Italië wil uitstel beslissing verdeling zetels EP tot na sluiten Hervormingsverdrag (en)
EUOBSERVER / BRUSSELS - Just hours before the European Parliament is to vote on a report on how its seats should be allocated in the future, Italian prime minister Romano Prodi has suggested dealing with the political hot potato only after a new EU treaty is ratified.
"This has got nothing to do with the treaty itself, the treaty can be approved without having any impact on the number of the seats in the European Parliament", Mr Prodi said on Wednesday (10 October), after a meeting with the European Commission president Jose Manuel Barroso.
He added that "it might be a good idea to look at numbers of MEPs after ratification" of the treaty - a new set of institutional rules, which is expected to be approved by EU leaders in their informal meeting in Lisbon next week (18-19 October).
Ratification of the document across the EU is expected to be completed by early 2009.
Mr Prodi's comments underline his country's fierce opposition to a new plan on how seats for MEPs should be distributed between the 27 EU states after the next European elections in 2009.
Under the proposal, Italy has the right to 72 deputies - six less than at the moment, making it the largest drop within the bloc.
Rome particularly opposes the principle under which a country's political weight is based on the number of its residents rather than on the number of its citizens, who have the actual right to elect their MEPs.
It argues that the principle favours countries with higher immigration rates such as France or the UK, with Italian EU affairs minister Emma Bonino describing the idea as "unacceptable" last week.
However, Mr Prodi ruled out that his country would veto the entire treaty deal over the issue.
MEPs divided
The proposal on the future composition of EU assembly was drafted by French conservative MEP Alain Lamassoure and Romanian socialist Adrian Severin after EU leaders in June asked parliament to table a recommendation on how to share out the total number of seats by October.

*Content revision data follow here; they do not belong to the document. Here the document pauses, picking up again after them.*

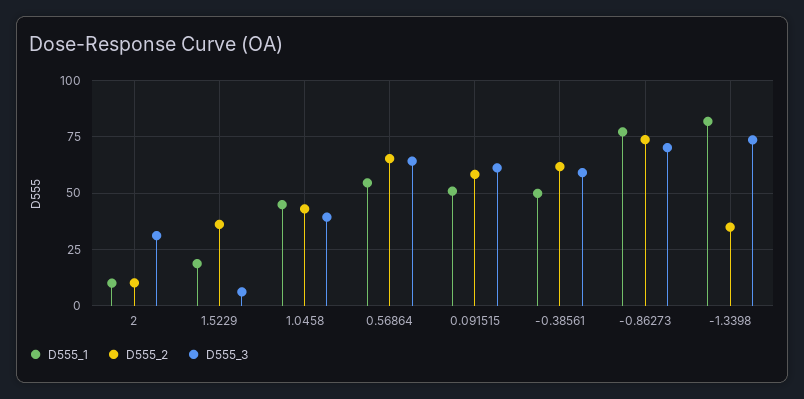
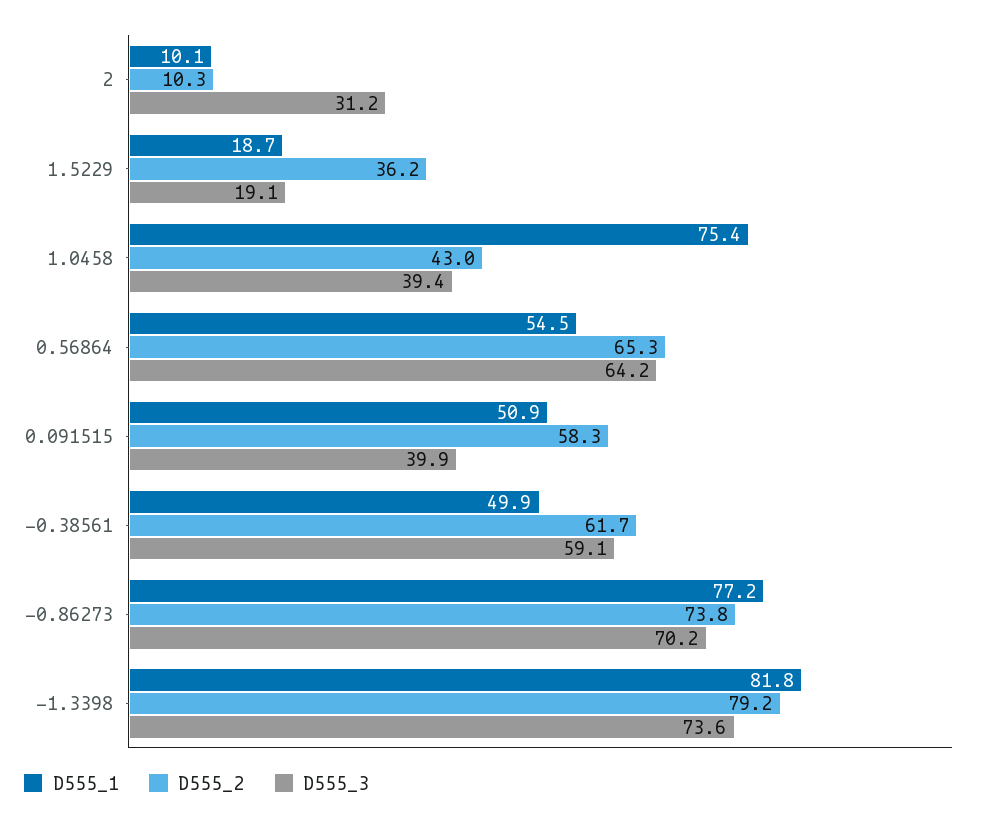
  {
    "D555_1": {
      "2": 10.1,
      "1.5229": 18.7,
-     "1.0458": 45,
+     "1.0458": 75.4,
      "0.56864": 54.5,
      "0.091515": 50.9,
      "-0.38561": 49.9,
      "-0.86273": 77.2,
      "-1.3398": 81.8
    },
    "D555_2": {
      "2": 10.3,
      "1.5229": 36.2,
      "1.0458": 43,
      "0.56864": 65.3,
      "0.091515": 58.3,
      "-0.38561": 61.7,
      "-0.86273": 73.8,
-     "-1.3398": 35
+     "-1.3398": 79.2
    },
    "D555_3": {
      "2": 31.2,
-     "1.5229": 5,
+     "1.5229": 19.1,
      "1.0458": 39.4,
      "0.56864": 64.2,
-     "0.091515": 60,
+     "0.091515": 39.9,
      "-0.38561": 59.1,
      "-0.86273": 70.2,
      "-1.3398": 73.6
    }
  }

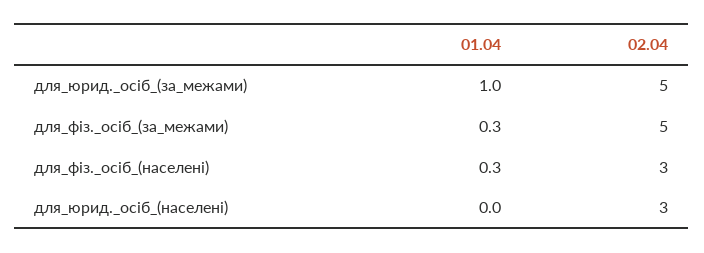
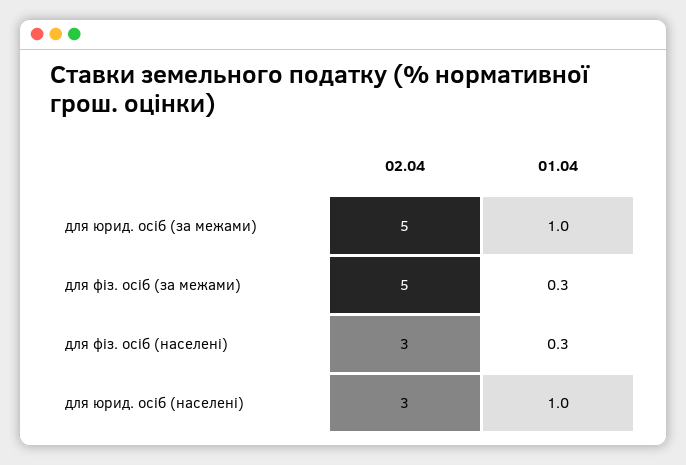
  {
    "01.04": {
      "для_юрид._осіб_(за_межами)": 1,
      "для_фіз._осіб_(за_межами)": 0.3,
      "для_фіз._осіб_(населені)": 0.3,
-     "для_юрид._осіб_(населені)": 0
+     "для_юрид._осіб_(населені)": 1
    },
    "02.04": {
      "для_юрид._осіб_(за_межами)": 5,
      "для_фіз._осіб_(за_межами)": 5,
      "для_фіз._осіб_(населені)": 3,
      "для_юрид._осіб_(населені)": 3
    }
  }

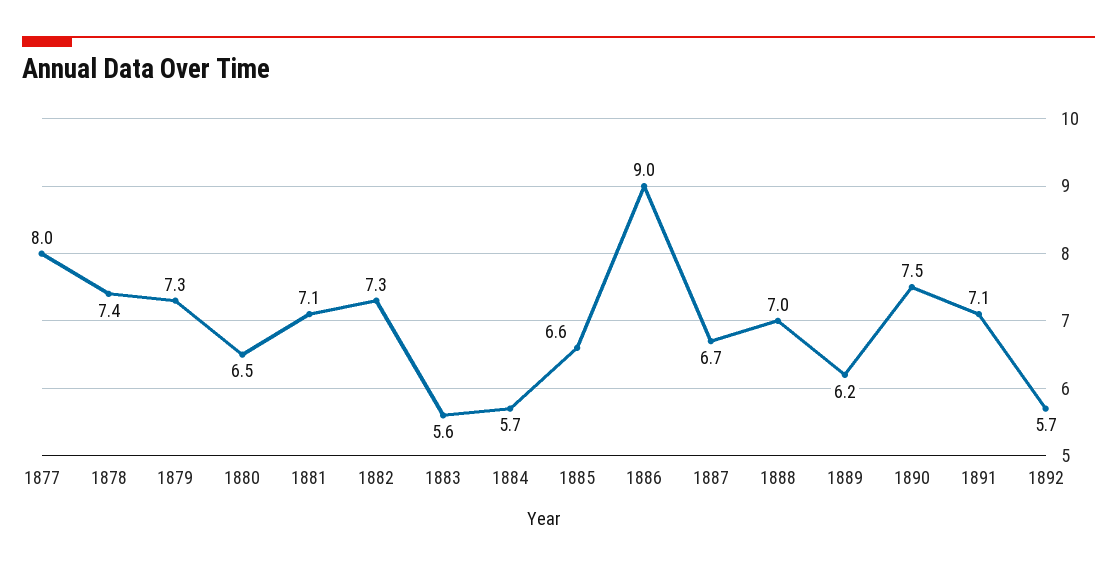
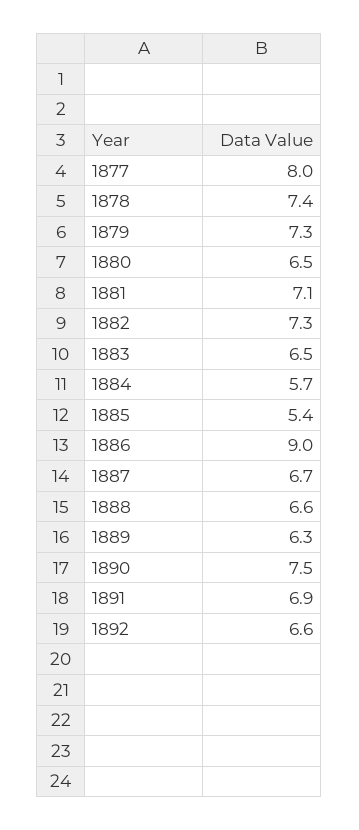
  {
    "1877": 8,
    "1878": 7.4,
    "1879": 7.3,
    "1880": 6.5,
    "1881": 7.1,
    "1882": 7.3,
-   "1883": 5.6,
+   "1883": 6.5,
    "1884": 5.7,
-   "1885": 6.6,
+   "1885": 5.4,
    "1886": 9,
    "1887": 6.7,
-   "1888": 7,
+   "1888": 6.6,
-   "1889": 6.2,
+   "1889": 6.3,
    "1890": 7.5,
-   "1891": 7.1,
+   "1891": 6.9,
-   "1892": 5.7
+   "1892": 6.6
  }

The two lawmakers have suggested following three main rules.
The total number of deputies in the legislative body should be limited to 750 compared to the current 785. The ceiling for a national delegation would be decreased from 99 to 96 seats and the minimum threshold would rise from five to six seats.
Within the three main limits, the seats would be shared on the basis of the "degressive proportionality" principle, suggesting that "the bigger the population of a member state, the higher must be the number of citizens each MEP represents" and vice versa.
Three main political groups - the conservatives, the socialists and the liberals - have already indicated they will back the changes, despite internal reservations.
But others have expressed open criticism, attacking mainly the residents-based calculation.
According to Austrian green MEP Johannes Voggenhuber the selected mathematical formula "breaches elementary principles of fairness and perpetuates historical inequalities".
"The European Parliament represents voters, not the socio-economic capacity of states. If there is no demos, then there is no parliament", Mr Voggenhuber said.
Italian MEP Luca Romagnoli from the far-right Identity, Tradition and Sovereignty group has also suggested the report to "be rejected with scorn as it ignored many facts". "Why should Malta and Estonia have the same number of MEPs [six] even though Estonia's population is three times bigger", he added.
But Mr Lamassoure has urged his colleagues to defend the European interest, not narrow national ones.
"This is only an provisional solution", he said, adding "the best would be to come up with a mathematical principal, which could be applied automatically with future enlargements, but the short deadline made it impossible".
Both he and Mr Severin warned against rejecting the report in today's vote saying this would effectively mean MEPs would leave the matter for national governments to decide.
"If we fail, the parliament will send out a message that it is not able to adopt an important reform and has to wait for the executive to decide it", Mr Severin said, adding it "could be a prelude to a bigger failure".